I put two sheets of paper in a room and you can consider the ubiquity of just the 8.5x11 rectangle. You can consider the meaning of just the form versus what gets printed on the paper versus something in between. You can consider what meanings are possible and what meanings are impossible with this form and with the potential printing on the form. You can consider the limits of language printed on the form.
I sliced the two sheets of paper by hand with an x-acto knife. I left the slices of one sheet connected as a continuous spiral by using tiny incisions, and place it on a pedestal in a tangled knot. The new form of the sheet can be lyrical in the way cursive writing is lyrical. It can be lyrical in the way a sheet of paper lazily falling from a rooftop caught by a breeze can be lyrical. I think it’s lyrical in these ways. I sliced the other sheet into many narrow, disconnected strands. Then I tied those strands together with tiny knots into a long strand that is almost impossible to keep from getting snarled into itself. The knots can easily untie by themselves and the individual strands can easily snap with too much force. The delicateness and tenuousness of these gestures, and of these new forms, can be beautiful. I think they’re beautiful. They can have a “soft” meaning that eschews language. The beauty can come from a slippage that happens between language’s attempted codification and the actual, ever shifting, nature of what it attempts to fix, namely, the relations that make up reality.

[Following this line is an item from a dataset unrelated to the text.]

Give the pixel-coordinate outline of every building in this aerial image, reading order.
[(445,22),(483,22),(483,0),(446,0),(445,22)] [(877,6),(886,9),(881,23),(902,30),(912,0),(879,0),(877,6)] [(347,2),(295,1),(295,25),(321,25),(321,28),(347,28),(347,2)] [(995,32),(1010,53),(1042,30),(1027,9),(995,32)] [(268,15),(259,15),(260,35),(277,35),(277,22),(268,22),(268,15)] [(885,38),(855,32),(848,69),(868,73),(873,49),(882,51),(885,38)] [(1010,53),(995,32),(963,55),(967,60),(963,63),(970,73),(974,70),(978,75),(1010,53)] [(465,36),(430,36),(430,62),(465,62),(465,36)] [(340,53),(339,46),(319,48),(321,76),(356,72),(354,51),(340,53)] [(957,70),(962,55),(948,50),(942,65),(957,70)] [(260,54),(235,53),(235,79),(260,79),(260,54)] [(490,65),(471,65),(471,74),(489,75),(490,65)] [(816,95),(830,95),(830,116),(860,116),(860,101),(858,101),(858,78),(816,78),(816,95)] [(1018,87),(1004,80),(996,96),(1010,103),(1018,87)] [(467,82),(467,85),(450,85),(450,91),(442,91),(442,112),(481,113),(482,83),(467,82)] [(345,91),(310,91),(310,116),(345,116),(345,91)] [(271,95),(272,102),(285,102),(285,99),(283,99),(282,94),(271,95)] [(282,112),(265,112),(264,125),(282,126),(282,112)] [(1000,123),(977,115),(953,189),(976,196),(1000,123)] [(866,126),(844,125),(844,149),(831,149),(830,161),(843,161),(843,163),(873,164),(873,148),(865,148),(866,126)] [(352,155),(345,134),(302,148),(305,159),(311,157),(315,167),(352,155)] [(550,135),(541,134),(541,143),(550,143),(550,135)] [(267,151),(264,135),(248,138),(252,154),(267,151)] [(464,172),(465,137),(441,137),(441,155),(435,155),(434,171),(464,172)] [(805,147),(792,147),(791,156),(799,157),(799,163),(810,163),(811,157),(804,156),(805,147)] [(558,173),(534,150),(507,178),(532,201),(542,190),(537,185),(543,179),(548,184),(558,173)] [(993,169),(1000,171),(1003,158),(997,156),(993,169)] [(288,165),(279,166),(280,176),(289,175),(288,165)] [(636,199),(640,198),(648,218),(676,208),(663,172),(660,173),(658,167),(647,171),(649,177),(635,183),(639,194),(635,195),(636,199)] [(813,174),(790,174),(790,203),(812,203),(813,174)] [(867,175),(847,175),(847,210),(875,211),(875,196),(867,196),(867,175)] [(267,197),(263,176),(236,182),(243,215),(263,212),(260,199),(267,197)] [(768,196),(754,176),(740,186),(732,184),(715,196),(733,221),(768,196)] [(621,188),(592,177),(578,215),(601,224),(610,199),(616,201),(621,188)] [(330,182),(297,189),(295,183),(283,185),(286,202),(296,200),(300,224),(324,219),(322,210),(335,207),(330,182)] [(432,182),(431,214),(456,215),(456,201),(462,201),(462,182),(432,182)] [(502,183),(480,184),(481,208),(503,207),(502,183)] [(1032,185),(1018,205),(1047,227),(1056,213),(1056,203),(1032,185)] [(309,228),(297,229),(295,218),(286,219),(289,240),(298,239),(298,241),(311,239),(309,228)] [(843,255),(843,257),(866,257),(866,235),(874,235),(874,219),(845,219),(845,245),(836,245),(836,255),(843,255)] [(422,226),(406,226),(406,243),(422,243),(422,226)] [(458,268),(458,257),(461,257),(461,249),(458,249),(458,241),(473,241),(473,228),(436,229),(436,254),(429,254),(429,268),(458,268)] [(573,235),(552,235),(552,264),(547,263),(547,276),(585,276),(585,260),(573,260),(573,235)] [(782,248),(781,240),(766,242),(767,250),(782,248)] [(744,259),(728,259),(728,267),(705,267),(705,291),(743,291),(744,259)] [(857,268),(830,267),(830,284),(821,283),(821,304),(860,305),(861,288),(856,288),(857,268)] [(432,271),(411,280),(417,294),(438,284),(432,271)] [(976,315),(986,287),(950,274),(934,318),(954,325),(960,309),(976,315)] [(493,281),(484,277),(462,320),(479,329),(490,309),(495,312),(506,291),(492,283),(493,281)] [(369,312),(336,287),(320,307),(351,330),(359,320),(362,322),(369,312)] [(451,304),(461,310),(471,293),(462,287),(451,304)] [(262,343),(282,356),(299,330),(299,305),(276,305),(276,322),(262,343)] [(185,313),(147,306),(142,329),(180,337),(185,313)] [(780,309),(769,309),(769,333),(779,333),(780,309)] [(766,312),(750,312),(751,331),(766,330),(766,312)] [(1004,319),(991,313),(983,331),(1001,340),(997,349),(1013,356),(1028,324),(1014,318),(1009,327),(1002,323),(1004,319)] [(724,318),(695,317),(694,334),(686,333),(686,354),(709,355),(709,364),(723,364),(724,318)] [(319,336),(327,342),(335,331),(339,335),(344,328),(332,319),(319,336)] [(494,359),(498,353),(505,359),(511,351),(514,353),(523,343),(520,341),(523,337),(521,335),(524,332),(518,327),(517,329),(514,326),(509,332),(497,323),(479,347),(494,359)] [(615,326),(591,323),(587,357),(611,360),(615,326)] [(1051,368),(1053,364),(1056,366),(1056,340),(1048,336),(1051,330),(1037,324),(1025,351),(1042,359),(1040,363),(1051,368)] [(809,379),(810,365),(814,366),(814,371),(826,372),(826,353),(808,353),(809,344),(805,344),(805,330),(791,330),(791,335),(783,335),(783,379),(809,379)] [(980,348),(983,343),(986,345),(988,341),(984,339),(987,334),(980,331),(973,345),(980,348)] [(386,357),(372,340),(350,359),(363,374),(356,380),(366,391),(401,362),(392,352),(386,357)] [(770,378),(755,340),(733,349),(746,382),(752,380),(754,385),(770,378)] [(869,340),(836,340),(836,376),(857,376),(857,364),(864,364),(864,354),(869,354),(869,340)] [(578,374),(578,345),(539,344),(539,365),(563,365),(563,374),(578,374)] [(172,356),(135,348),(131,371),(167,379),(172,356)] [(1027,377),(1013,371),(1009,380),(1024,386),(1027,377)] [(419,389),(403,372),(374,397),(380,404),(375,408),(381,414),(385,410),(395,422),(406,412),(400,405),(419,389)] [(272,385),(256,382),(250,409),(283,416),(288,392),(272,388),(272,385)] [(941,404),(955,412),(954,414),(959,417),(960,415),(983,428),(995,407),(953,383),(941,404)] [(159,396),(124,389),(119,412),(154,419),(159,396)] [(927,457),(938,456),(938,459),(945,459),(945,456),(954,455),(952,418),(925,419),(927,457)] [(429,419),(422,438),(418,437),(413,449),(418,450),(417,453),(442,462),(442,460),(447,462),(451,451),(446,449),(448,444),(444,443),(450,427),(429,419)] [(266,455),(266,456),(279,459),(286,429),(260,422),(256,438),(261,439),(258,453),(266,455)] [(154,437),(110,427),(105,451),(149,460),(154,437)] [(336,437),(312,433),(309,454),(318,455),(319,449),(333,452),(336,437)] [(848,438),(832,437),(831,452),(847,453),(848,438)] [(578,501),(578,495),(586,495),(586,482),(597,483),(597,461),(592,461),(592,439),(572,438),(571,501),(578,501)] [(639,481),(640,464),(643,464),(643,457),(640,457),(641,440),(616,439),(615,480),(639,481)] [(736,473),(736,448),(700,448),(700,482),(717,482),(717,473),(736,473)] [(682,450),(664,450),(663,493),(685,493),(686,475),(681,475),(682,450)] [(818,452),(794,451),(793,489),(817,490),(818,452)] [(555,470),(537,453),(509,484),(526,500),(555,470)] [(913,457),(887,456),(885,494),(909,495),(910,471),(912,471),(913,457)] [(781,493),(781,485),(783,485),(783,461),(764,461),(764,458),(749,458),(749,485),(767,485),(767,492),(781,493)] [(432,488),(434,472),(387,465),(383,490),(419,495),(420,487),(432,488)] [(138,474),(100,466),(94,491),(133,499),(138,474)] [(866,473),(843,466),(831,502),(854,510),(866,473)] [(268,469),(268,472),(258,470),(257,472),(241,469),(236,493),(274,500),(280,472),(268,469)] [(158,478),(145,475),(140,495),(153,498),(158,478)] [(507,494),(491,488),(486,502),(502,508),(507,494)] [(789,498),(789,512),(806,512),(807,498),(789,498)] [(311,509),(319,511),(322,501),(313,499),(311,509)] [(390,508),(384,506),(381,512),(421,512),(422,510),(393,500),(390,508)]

The room has two windows, and walls that aren’t quite white. One of the windows has a potted spider plant sitting on it. You may find that the paper looks almost invisible on the walls despite the difference in color. The paper casts shadows that are almost like reflections. The paper sits in the room, day by day, sometimes shifting in the breeze of someone walking past, or from the open window, if the window is open. Someone might walk by the door to the room. Someone might close the door to the room. Someone sleeps in the room next to the room. Someone eats and talks in the room next to the room where someone sleeps. The street is not visible from the room. You can go into the room by appointment only but you can go into it for an indefinite but not infinite interval of time. The paper is in the room for an indefinite but not infinite interval of time. The room is in Northampton, Massachusetts.